I'm having a bit of a Rivette season at the moment, so I decided to watch Va Savoir, not really knowing what it was about, on the strengths of Secret Defense
- so when I saw the first few moments, I was worried this was going to be a flop, how wrong I was!?
Jeanne Balibar is Camille, an actress who's love of Italian plays has brought her into Ugo's latest project, all about love, and how it divides and conquers us. She's restless as she's in Paris, and thinks about a past lover, a philosopher obsessed by a German philosopher - and then there's Ugo, a guy obsessed with finding the final works of a playwright he's always dreamt of putting on, but as with everything, a triangle of love, lust and intolerance brings them across a thin line - one which none of them will ever forget.

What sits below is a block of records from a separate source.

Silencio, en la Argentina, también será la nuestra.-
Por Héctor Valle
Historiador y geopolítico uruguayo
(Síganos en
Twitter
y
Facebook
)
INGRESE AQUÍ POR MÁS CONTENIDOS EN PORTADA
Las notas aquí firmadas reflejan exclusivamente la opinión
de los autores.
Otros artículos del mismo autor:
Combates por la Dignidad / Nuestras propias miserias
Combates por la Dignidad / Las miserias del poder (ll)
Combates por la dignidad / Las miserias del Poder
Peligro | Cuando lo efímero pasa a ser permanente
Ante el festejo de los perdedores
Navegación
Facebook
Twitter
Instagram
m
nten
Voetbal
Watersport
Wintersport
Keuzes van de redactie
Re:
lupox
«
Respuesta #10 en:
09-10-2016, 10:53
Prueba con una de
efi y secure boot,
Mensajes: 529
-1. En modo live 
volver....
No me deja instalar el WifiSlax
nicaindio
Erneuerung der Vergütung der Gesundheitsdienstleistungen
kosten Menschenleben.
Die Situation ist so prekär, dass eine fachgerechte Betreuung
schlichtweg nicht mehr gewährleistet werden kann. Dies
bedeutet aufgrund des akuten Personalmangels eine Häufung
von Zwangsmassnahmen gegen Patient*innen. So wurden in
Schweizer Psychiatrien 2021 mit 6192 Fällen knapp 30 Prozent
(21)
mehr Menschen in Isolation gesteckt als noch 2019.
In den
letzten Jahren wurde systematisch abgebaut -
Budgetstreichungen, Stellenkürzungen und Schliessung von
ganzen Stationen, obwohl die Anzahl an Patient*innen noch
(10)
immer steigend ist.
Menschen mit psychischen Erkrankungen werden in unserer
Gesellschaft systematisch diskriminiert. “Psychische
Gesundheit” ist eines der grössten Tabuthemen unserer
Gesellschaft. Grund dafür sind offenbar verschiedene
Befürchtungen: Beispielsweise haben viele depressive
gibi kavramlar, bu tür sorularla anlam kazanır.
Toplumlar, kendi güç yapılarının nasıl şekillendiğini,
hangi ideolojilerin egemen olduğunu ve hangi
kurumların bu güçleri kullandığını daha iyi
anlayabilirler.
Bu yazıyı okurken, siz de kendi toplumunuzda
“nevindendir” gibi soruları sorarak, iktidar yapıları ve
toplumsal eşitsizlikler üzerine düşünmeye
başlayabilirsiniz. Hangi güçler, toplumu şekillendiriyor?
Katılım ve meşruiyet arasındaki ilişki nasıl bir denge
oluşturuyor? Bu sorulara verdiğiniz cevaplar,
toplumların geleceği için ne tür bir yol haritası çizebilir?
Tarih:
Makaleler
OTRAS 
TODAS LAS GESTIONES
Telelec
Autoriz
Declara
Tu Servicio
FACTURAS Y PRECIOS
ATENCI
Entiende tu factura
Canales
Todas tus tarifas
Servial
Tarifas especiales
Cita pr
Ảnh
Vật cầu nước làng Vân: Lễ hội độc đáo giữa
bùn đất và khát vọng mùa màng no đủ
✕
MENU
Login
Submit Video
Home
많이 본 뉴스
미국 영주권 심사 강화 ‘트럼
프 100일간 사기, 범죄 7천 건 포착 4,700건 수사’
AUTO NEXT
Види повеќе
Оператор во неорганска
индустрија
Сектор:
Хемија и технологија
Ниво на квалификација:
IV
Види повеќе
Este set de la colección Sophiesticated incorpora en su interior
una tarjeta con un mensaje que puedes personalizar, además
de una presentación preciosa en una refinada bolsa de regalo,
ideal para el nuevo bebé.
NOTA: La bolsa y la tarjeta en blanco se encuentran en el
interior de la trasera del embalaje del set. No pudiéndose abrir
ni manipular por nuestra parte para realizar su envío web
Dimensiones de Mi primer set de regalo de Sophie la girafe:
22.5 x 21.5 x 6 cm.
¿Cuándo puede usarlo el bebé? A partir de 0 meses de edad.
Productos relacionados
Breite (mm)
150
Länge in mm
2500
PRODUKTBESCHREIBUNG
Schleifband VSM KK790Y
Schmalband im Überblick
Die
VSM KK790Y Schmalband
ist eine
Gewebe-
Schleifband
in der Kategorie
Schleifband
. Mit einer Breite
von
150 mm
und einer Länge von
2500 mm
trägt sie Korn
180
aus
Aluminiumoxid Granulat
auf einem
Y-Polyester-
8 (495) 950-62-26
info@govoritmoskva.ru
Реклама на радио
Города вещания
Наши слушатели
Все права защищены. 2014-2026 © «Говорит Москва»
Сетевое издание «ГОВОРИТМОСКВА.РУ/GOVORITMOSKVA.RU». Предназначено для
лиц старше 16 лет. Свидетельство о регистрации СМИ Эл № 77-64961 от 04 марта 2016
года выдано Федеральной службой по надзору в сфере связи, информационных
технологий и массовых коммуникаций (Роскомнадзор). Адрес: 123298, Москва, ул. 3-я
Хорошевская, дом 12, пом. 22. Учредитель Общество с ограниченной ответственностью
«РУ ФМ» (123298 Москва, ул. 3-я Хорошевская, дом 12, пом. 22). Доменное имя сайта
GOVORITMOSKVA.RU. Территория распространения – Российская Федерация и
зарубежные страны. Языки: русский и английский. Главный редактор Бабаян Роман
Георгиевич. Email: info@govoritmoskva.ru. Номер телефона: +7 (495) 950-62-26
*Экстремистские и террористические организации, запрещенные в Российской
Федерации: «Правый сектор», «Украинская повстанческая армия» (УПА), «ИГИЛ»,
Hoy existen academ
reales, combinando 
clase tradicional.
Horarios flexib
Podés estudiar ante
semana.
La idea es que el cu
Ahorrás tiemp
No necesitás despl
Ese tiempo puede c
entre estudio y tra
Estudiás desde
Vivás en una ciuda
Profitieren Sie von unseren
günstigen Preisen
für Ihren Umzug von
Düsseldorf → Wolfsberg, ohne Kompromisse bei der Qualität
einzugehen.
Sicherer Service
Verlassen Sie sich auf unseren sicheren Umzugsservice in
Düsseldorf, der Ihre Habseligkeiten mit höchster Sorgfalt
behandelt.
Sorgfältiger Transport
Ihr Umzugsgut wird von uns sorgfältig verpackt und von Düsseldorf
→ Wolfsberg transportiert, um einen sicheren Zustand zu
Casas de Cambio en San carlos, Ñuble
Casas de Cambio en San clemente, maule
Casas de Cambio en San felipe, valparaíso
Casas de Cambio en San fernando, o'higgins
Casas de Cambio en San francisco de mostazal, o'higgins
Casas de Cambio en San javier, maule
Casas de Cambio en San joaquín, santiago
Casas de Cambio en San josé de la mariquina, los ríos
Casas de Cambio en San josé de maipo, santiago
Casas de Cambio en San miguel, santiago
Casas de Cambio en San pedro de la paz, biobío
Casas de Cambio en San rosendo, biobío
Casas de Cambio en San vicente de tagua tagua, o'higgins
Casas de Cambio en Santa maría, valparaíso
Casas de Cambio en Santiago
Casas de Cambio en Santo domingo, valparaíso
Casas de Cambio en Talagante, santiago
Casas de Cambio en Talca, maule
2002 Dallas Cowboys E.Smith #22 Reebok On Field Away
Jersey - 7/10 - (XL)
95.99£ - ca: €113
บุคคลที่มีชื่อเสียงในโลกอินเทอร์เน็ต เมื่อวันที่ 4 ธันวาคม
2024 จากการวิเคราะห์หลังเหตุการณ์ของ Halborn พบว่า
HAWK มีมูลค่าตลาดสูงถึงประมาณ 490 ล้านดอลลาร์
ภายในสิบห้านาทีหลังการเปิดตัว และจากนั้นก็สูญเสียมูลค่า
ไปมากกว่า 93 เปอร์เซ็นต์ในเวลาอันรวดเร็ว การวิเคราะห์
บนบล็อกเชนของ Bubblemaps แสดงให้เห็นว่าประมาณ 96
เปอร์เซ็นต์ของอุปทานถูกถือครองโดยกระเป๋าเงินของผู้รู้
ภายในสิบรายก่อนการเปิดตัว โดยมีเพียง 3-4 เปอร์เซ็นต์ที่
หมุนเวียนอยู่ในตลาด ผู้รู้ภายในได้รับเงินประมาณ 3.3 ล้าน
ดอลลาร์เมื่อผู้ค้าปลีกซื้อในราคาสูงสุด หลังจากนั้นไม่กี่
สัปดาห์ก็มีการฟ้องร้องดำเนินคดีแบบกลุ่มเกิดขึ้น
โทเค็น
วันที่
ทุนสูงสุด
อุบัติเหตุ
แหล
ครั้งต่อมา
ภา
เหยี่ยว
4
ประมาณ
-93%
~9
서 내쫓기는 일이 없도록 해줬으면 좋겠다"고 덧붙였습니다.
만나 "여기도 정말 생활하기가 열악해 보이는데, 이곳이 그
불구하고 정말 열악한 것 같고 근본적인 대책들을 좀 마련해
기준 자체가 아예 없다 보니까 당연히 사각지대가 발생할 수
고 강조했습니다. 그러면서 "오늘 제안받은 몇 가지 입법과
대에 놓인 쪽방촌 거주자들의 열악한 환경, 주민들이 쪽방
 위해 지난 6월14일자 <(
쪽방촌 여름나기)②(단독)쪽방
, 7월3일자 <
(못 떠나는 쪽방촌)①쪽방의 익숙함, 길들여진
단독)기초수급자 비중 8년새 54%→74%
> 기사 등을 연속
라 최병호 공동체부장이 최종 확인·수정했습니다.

This is yet another masterpiece from Jacques Rivette, and beautifully written by Pascal Bonitzer and Christine Laurent - the way it masquerades as a film, yet is very much like a play is magnificent; sometimes rather breath taking - with the irony they are in a play, and their lives are like a big play. It's beautifully photographed by William Lubtchansky - who has worked with Rivette before, and it shows good clarity, and the dialogue is nice, and makes good use of language, yet is very direct, - though this film runs nearly 3hrs, it doesn't really stray from what it is meant to do, and some people might find this annoying, but it's all got a purpose, and will make you watch again and again as new pieces fall into place.
I did find Arthur a bit wooden (Bruno Todeschini) but the best actors in this were Jeanne and Sergio, and they deserved to win the Jury Special Prize at Cannes in 2002.
This is a film not to be missed, but you have to be patient and allow it to settle down - otherwise you'll miss what it's trying to say.